Comme déjà dit ailleurs, je ne connais pas grand-chose aux séries, mais j’aime bien qu’on me raconte des histoires. Par curiosité et pour être un peu moutonnier, j’ai donc regardé les 8 épisodes de True Detective.

Un récit d’enquête, sur fond de disparitions de femmes et d’enfants en Louisiane, entre 1995 et 2012. Deux flics, Marty – brave type macho, pas super fin, et Rust, sociopathe ancien camé intellectuellement brillant. 

Derrière l’enquête épaisse et poisseuse, des mystères qui feront lever les antennes des amateurs de l’Appel de Cthulhu : mention d’un certain Roi en jaune, allusions ésotériques…

Si on aime les décors étranges de la Louisiane,les errances dépressives, les personnages alcooliques, les enquêtes bizarres et ne pas avoir toutes les explications (c’est mon cas), alors on pourra regarder cette série.

Quasiment tout repose sur les deux personnages principaux, d’abord exaspérants puis intéressants, bien tenus par les acteurs. La série est très bien écrite, sans ventre mou narratif, jouant sur les époques, le temps distendu, les souvenirs, les regrets. Elle offre de belles ouvertures fantastiques, spirituelles et morales. En bref, du bon travail.

Sherlock – saison 3

Tiens, un deuxième billet d’affilée sur la saison 3 de Sherlock

Nous avons donc fini de regarder cette saison 3, et l’avons trouvée meilleure que ce que le premier épisode laissait présager. Je ne vais pas rentrer ici dans les détails, mais les épisodes 2 (le signe des trois) et 3 (son dernier coup d’éclat) contiennent leur lot de dialogues « witty », d’images amusantes, de scènes de suspense, de constructions audacieuses. Dans le 2, j’aime particulièrement le passage « tu as le contrôle de la foule… » et le mode d’assassinat sophistiqué (crédible, je n’en sais rien) évoqué, et dans le 3 le passage dans le palais de l’esprit de Sherlock m’a vraiment semblé être une belle création en termes d’écriture et d’images. Bref, nous nous sommes bien amusés et l’ensemble reste très agréable.

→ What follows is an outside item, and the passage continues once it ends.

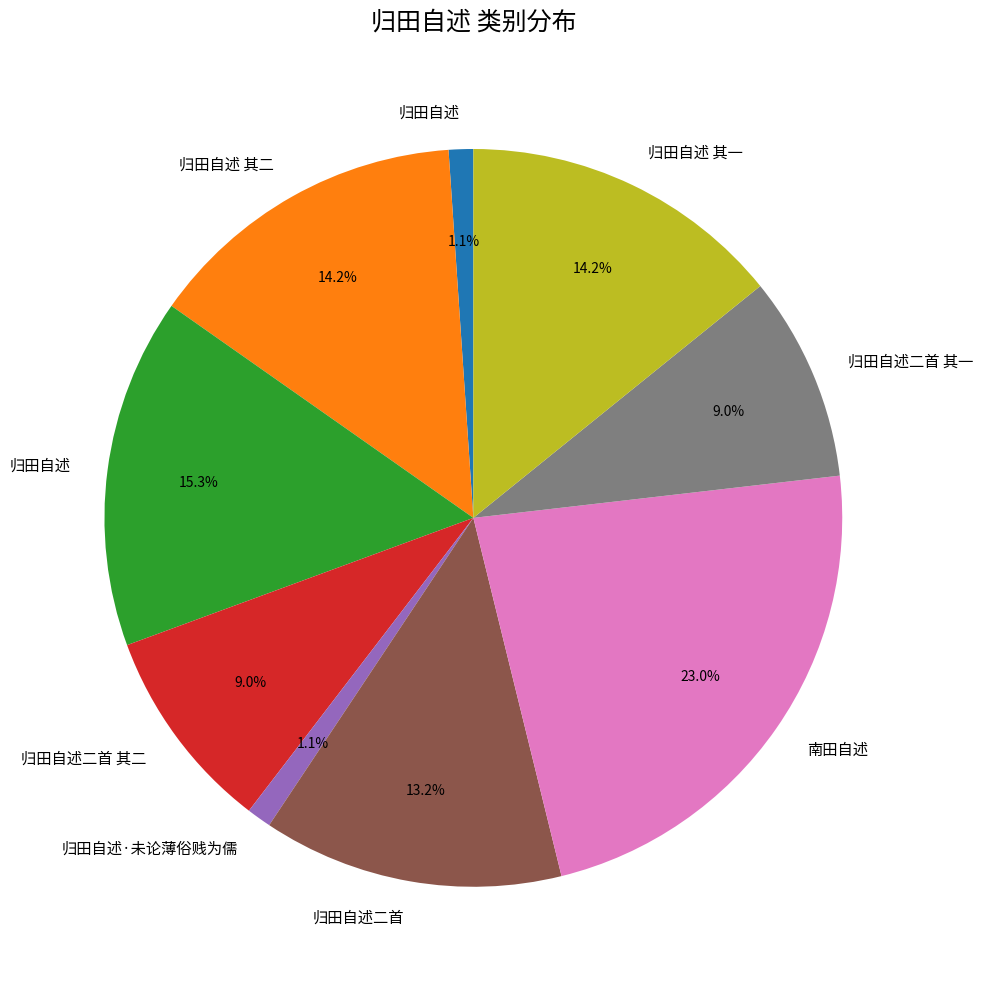

Count the number of slices in the pie.

9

Une petite question de goût personnel, maintenant, et une réflexion pouvant peut-être être étendue à d’autres séries : dans un épisode de Sherlock, on rencontre deux types d’éléments d’intrigue : des enquêtes mettant en scène des nouveaux personnages à chaque fois, et des éléments faisant vivre et évoluer les relations entre les personnages de la série (Mycroft, Watson, Holmes, Moriarty, Molly, Mary…). Nous aimons vraiment les premiers, et beaucoup moins les derniers. Les moments pleins d’émotions (ou de causticité) où les personnages se disent dans de grands élans romantiques combien ils s’aiment me gênent plutôt, ma pudeur, sans doute. Dans cette troisième saison, chaque épisode remet à sa façon en question l’univers et le cadre – l’amitié Holmes/Watson, les relations des deux frères… -, c’est sans doute le jeu, mais c’est un peu saoulant. Et le petit truc pour lancer la saison 4 nous a fait soupirer. On la regardera quand même.